● **Data records**:
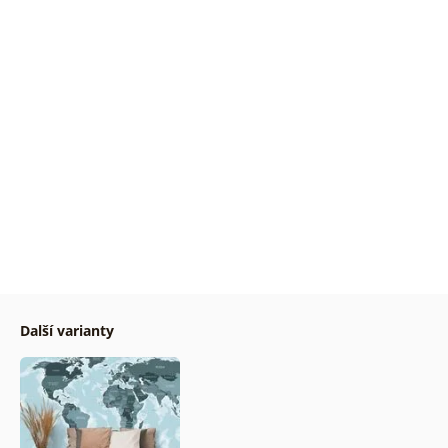
Další varianty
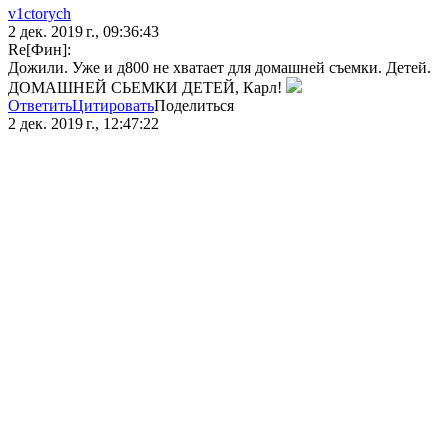
v1ctorych
2 дек. 2019 г., 09:36:43
Re[Фин]:
Дожили. Уже и д800 не хватает для домашней съемки. Детей.
ДОМАШНЕЙ СЬЕМКИ ДЕТЕЙ, Карл!
Ответить
Цитировать
Поделиться
2 дек. 2019 г., 12:47:22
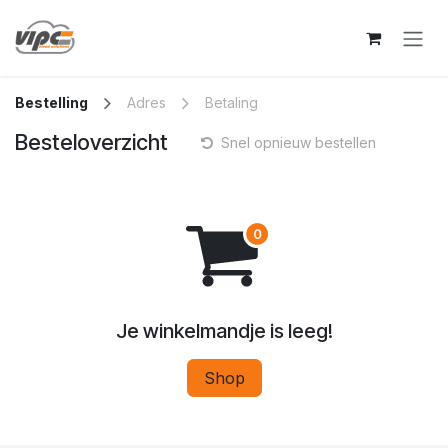
Overslaan naar inhoud
Bestelling
Adres
Betaling
Besteloverzicht
Snel opnieuw bestellen
Je winkelmandje is leeg!
Shop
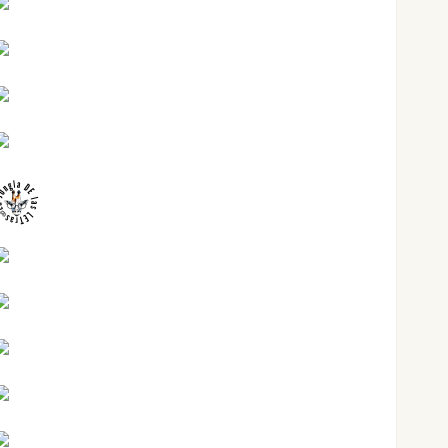
Jesús Cuenca Torres
Joaquín Rández Ramos
José Antonio Castro Cebrián
Juanjo Melgarejo
jungladelasletras
Kiko Prian
Mar Carrillo
Mari Carmen Pérez
Maxi Sabela Tornes
Noa Guardia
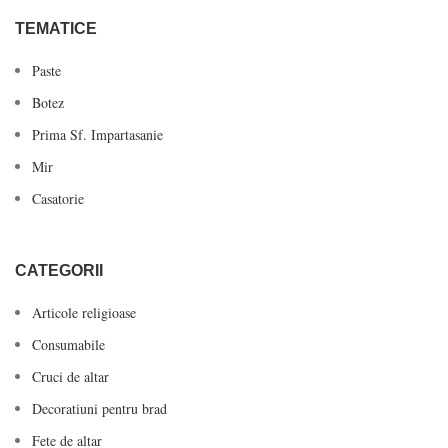
TEMATICE
Paste
Botez
Prima Sf. Impartasanie
Mir
Casatorie
CATEGORII
Articole religioase
Consumabile
Cruci de altar
Decoratiuni pentru brad
Fete de altar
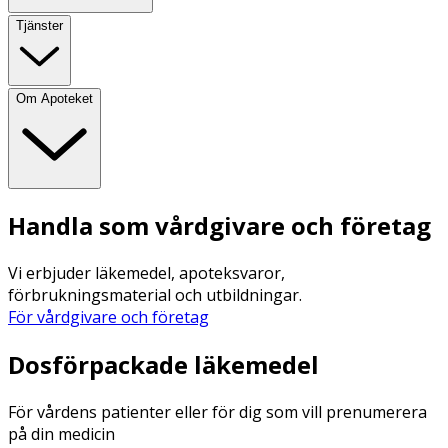
Tjänster
Om Apoteket
Handla som vårdgivare och företag
Vi erbjuder läkemedel, apoteksvaror,
förbrukningsmaterial och utbildningar.
För vårdgivare och företag
Dosförpackade läkemedel
För vårdens patienter eller för dig som vill prenumerera
på din medicin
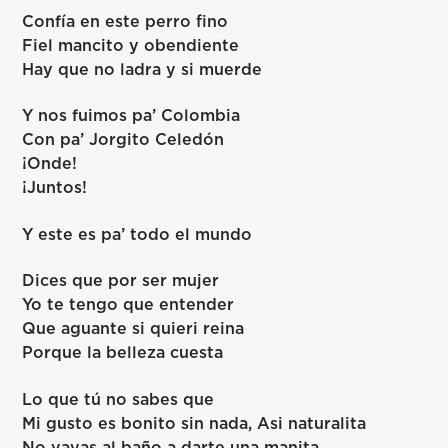
Confía en este perro fino
Fiel mancito y obendiente
Hay que no ladra y si muerde
Y nos fuimos pa’ Colombia
Con pa’ Jorgito Celedón
¡Onde!
¡Juntos!
Y este es pa’ todo el mundo
Dices que por ser mujer
Yo te tengo que entender
Que aguante si quieri reina
Porque la belleza cuesta
Lo que tú no sabes que
Mi gusto es bonito sin nada, Asi naturalita
No vayas al baño a darte una manita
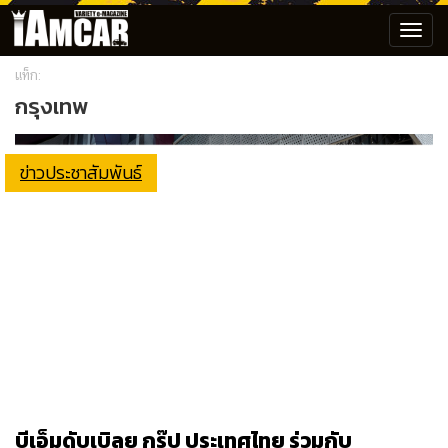
Toggl
navig
แท็ก:
กรุงเทพ
ข่าวประชาสัมพันธ์
บีเอ็มดับเบิลยู กรุ๊ป ประเทศไทย ร่วมกับ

● **Directive**: Write out the text read from every page in this listing as a JSON list of strings, one string per line, with blank lines omitted. Leave the pictures out.

● **Finished exercise**:
[
  "Další varianty",
  "v1ctorych",
  "2 дек. 2019 г., 09:36:43",
  "Re[Фин]:",
  "Дожили. Уже и д800 не хватает для домашней съемки. Детей.",
  "ДОМАШНЕЙ СЬЕМКИ ДЕТЕЙ, Карл!",
  "Ответить",
  "Цитировать",
  "Поделиться",
  "2 дек. 2019 г., 12:47:22",
  "Overslaan naar inhoud",
  "Bestelling",
  "Adres",
  "Betaling",
  "Besteloverzicht",
  "Snel opnieuw bestellen",
  "Je winkelmandje is leeg!",
  "Shop",
  "Jesús Cuenca Torres",
  "Joaquín Rández Ramos",
  "José Antonio Castro Cebrián",
  "Juanjo Melgarejo",
  "jungladelasletras",
  "Kiko Prian",
  "Mar Carrillo",
  "Mari Carmen Pérez",
  "Maxi Sabela Tornes",
  "Noa Guardia",
  "TEMATICE",
  "Paste",
  "Botez",
  "Prima Sf. Impartasanie",
  "Mir",
  "Casatorie",
  "CATEGORII",
  "Articole religioase",
  "Consumabile",
  "Cruci de altar",
  "Decoratiuni pentru brad",
  "Fete de altar",
  "Tjänster",
  "Om Apoteket",
  "Handla som vårdgivare och företag",
  "Vi erbjuder läkemedel, apoteksvaror,",
  "förbrukningsmaterial och utbildningar.",
  "För vårdgivare och företag",
  "Dosförpackade läkemedel",
  "För vårdens patienter eller för dig som vill prenumerera",
  "på din medicin",
  "Confía en este perro fino",
  "Fiel mancito y obendiente",
  "Hay que no ladra y si muerde",
  "Y nos fuimos pa’ Colombia",
  "Con pa’ Jorgito Celedón",
  "¡Onde!",
  "¡Juntos!",
  "Y este es pa’ todo el mundo",
  "Dices que por ser mujer",
  "Yo te tengo que entender",
  "Que aguante si quieri reina",
  "Porque la belleza cuesta",
  "Lo que tú no sabes que",
  "Mi gusto es bonito sin nada, Asi naturalita",
  "No vayas al baño a darte una manita",
  "Toggl",
  "navig",
  "แท็ก:",
  "กรุงเทพ",
  "ข่าวประชาสัมพันธ์",
  "บีเอ็มดับเบิลยู กรุ๊ป ประเทศไทย ร่วมกับ"
]